- Release poster
- Directed by: Carlson Young
- Written by: Christine Lenig; Justin Matthews; Luke Spencer Roberts;
- Produced by: Mike Karz; William Bindley; Lena Roklin; Piers Tempest;
- Starring: Camila Mendes; Archie Renaux; Thomas Kretschmann; Grégory Montel; Lena Olin; Marisa Tomei;
- Cinematography: Mike Stern Sterzynski
- Edited by: Bruce Green
- Music by: Isom Innis
- Production company: Gulfstream Pictures
- Distributed by: Amazon MGM Studios (via Amazon Prime Video)
- Release date: February 9, 2024;
- Running time: 104 minutes
- Country: United States
- Language: English

= Upgraded (film) =

2024 film by Carlson Young

Upgraded is a 2024 American romantic comedy film directed by Carlson Young and starring Camila Mendes, Archie Renaux, Thomas Kretschmann, Grégory Montel, Lena Olin and Marisa Tomei. The film is a modern-day retelling of the classic fairytale "Cinderella" and focuses on Ana Santos, an ignored-but-ambitious intern in the New York art world whose life and career change when by happenstance she is upgraded to first class on a flight to London.

It was released on Amazon Prime Video on February 9, 2024.

==Plot==

Ana is an ambitious intern, dreaming of a career in art while trying to impress her demanding boss, Claire. Due to the high cost of living in NYC, Ana lives with her sister Vivian and Vivian's fiancé Ronnie, who has been urging her to move out. After noticing a typo during an art auction and alerting her boss to the error, she is invited on a work trip to London as an assistant's assistant.

Claire's assistants, Suzette and Renee, make numerous attempts to sabotage Ana. However, the employee at the check-in desk upgrades Ana to first-class when she sees the assistants' bullying. She meets young and wealthy William at the airport, when she accidentally spills a drink on him. Ana inadvertently misleads William into believing she is the art director of her company's New York office. Impressed, he introduces her to his mother, Catherine, a British celebrity.

Ana ends up at Catherine's to recover her laptop which she left behind in her car, and finds herself in the middle of a party. There, she sees Catherine's extensive art collection, meets a famous painter, and continues to let them believe she is the director of a New York auction house.

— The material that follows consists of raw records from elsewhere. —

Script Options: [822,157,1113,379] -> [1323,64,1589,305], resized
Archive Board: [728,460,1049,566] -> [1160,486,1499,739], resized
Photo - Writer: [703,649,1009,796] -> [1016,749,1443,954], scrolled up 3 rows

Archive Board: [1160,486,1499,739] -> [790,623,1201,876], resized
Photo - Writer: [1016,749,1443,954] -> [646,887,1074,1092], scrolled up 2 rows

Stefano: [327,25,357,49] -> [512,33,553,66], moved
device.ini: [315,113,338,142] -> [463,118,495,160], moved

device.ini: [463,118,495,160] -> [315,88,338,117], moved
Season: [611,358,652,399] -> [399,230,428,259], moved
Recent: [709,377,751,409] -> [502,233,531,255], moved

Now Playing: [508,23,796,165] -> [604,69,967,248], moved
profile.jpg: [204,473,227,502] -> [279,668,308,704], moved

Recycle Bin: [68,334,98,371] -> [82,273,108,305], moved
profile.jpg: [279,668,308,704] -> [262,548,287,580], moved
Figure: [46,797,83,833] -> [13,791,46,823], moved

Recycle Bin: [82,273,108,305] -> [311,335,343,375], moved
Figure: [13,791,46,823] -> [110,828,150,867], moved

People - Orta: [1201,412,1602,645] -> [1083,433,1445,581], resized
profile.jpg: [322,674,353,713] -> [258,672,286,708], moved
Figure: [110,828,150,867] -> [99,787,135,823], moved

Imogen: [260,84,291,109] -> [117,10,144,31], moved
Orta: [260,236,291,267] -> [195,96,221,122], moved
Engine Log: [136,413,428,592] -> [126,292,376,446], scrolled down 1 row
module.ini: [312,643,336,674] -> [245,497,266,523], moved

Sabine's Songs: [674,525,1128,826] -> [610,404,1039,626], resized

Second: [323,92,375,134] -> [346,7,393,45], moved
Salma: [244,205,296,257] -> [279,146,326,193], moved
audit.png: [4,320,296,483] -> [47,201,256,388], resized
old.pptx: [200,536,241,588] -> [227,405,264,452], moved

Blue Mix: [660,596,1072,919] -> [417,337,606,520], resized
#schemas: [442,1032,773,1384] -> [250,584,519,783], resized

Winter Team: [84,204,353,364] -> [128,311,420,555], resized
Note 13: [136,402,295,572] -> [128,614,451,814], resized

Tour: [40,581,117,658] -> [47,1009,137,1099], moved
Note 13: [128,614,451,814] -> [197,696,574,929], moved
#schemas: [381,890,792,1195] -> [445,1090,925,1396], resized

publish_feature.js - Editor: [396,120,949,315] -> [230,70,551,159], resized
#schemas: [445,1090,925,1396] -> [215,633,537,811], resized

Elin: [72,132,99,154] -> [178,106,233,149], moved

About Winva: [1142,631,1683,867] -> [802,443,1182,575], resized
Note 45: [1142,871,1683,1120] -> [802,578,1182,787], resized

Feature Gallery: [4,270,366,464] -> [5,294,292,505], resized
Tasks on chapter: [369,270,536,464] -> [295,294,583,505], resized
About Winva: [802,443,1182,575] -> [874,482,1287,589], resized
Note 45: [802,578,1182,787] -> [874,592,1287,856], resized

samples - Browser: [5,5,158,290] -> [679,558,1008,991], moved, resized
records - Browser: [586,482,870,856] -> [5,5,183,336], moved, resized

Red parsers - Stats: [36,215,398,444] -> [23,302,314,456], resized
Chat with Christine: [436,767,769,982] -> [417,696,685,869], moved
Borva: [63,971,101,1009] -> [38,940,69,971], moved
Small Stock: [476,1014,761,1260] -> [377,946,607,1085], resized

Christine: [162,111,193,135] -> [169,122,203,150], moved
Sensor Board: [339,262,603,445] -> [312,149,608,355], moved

She grows closer to William and Catherine. Through their connections, Ana gets Claire last-minute tickets to a performance of Shakespeare's A Midsummer Night's Dream. This impresses her, who is currently facing tension with Gerard, the art director for the Paris office, as they vie for the same position.

Ana attends a party with William and Catherine in a designer dress she "borrowed" from Claire. When Claire arrives unexpectedly with Suzette and Renee, Ana leaves abruptly. William catches her outside and takes her out dancing. At the end of the night, Ana, embarrassed by her hotel, has William drop her off at Claire's much nicer one. Before leaving, William confesses that he is falling in love with her.

Over the next week, Ana and William continue to spend time together, growing closer. As he knows her job is important, he hopes his plan to transfer his work to New York is successful, so they can continue their relationship.

Claire praises Ana's hard work at the office and promises her a future promotion. Renee interrupts their meeting to reveal that a major client has just pulled out of their upcoming auction. That client is Catherine, and at that exact moment, William arrives to surprise Ana at work. She rushes him out of the building. William is suspicious of her behavior and tells her he has nothing to do with his mother's decision. He questions whether Ana was using him to secure his mother's sale and breaks up with her. Ana is confronted by Claire, who has discovered her lie and her relationship with William's family. She is fired and escorted out of the building.

Ana visits Catherine and confesses the truth. Instead of being upset, she is proud of Ana for her honesty. After quietly confessing to Ana that she had cancelled the show in hopes of driving up the payout, Catherine agrees to rejoin the auction on the condition that Ana handles the sale.

Rehired, Ana manages to sell Catherine's art for much more than expected. She apologizes to William, who explains that he liked her not because she was rich, but because he thought she was honest.

Ana returns to New York. Six months later, she has not heard from William but is thriving in her career. Ana throws a party to celebrate the opening of her art gallery. At the end of the night, William arrives with a suitcase after everyone else has left.

==Production==
In August 2022, it was reported that Camila Mendes and Archie Renaux were cast in the film, which entered production in the United Kingdom. The following month, it was announced that Marisa Tomei and Lena Olin were part of the cast.

==Soundtrack==
The film was soundtracked by Isom Innis of Foster the People, with several tracks contributed by Rudy Mancuso. The soundtrack album was released on 11 April 2024.

==Release==
Upgraded was released by Amazon Prime Video on February 9, 2024.

==Reception==
 Metacritic, which uses a weighted average, assigned the film a score of 59 out of 100, based on nine critics, indicating "mixed or average" reviews.